BEGIN Input data
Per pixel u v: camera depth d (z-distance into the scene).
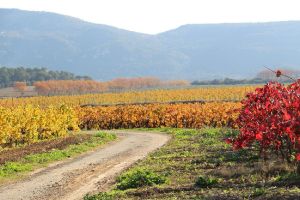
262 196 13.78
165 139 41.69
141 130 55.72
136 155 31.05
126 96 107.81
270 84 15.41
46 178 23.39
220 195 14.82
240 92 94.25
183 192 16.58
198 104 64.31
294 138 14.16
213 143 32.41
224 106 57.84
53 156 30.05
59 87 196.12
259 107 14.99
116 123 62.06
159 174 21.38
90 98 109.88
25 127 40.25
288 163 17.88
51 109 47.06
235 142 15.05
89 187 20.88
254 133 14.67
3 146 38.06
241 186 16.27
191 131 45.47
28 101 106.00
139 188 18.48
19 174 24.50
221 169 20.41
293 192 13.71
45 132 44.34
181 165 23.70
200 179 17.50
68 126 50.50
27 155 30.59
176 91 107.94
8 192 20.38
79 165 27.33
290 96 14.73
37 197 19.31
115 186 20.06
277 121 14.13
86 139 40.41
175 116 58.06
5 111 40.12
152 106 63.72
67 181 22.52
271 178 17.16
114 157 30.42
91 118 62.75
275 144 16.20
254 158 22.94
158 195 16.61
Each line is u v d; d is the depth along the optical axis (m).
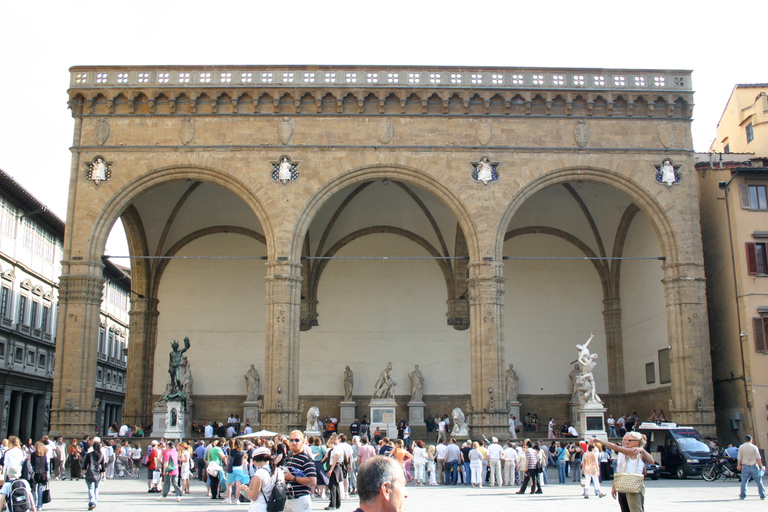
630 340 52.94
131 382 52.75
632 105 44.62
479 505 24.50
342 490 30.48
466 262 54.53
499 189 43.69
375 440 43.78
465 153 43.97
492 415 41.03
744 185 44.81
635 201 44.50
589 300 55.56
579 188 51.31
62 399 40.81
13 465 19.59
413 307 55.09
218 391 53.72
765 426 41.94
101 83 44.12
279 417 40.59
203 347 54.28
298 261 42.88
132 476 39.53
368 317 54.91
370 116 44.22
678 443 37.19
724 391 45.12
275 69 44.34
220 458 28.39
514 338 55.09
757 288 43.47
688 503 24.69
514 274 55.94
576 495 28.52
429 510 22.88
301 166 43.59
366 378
END Input data
What this task involves: The response must consist of the entries above exactly as they stand, minus any pictures.

Response for this exercise:
Per pixel u v: camera depth d (z-distance into the scene).
262 196 13.78
165 139 41.69
141 130 55.72
136 155 31.05
126 96 107.81
270 84 15.41
46 178 23.39
220 195 14.82
240 92 94.25
183 192 16.58
198 104 64.31
294 138 14.16
213 143 32.41
224 106 57.84
53 156 30.05
59 87 196.12
259 107 14.99
116 123 62.06
159 174 21.38
90 98 109.88
25 127 40.25
288 163 17.88
51 109 47.06
235 142 15.05
89 187 20.88
254 133 14.67
3 146 38.06
241 186 16.27
191 131 45.47
28 101 106.00
139 188 18.48
19 174 24.50
221 169 20.41
293 192 13.71
45 132 44.34
181 165 23.70
200 179 17.50
68 126 50.50
27 155 30.59
176 91 107.94
8 192 20.38
79 165 27.33
290 96 14.73
37 197 19.31
115 186 20.06
277 121 14.13
86 139 40.41
175 116 58.06
5 111 40.12
152 106 63.72
67 181 22.52
271 178 17.16
114 157 30.42
91 118 62.75
275 144 16.20
254 158 22.94
158 195 16.61
Each line is u v d; d is the depth along the optical axis (m).
630 340 52.94
131 382 52.75
632 105 44.62
479 505 24.50
342 490 30.48
466 262 54.53
499 189 43.69
375 440 43.78
465 153 43.97
492 415 41.03
744 185 44.81
635 201 44.50
589 300 55.56
579 188 51.31
62 399 40.81
13 465 19.59
413 307 55.09
218 391 53.72
765 426 41.94
101 83 44.12
279 417 40.59
203 347 54.28
298 261 42.88
132 476 39.53
368 317 54.91
370 116 44.22
678 443 37.19
724 391 45.12
275 69 44.34
220 458 28.39
514 338 55.09
757 288 43.47
688 503 24.69
514 274 55.94
576 495 28.52
429 510 22.88
301 166 43.59
366 378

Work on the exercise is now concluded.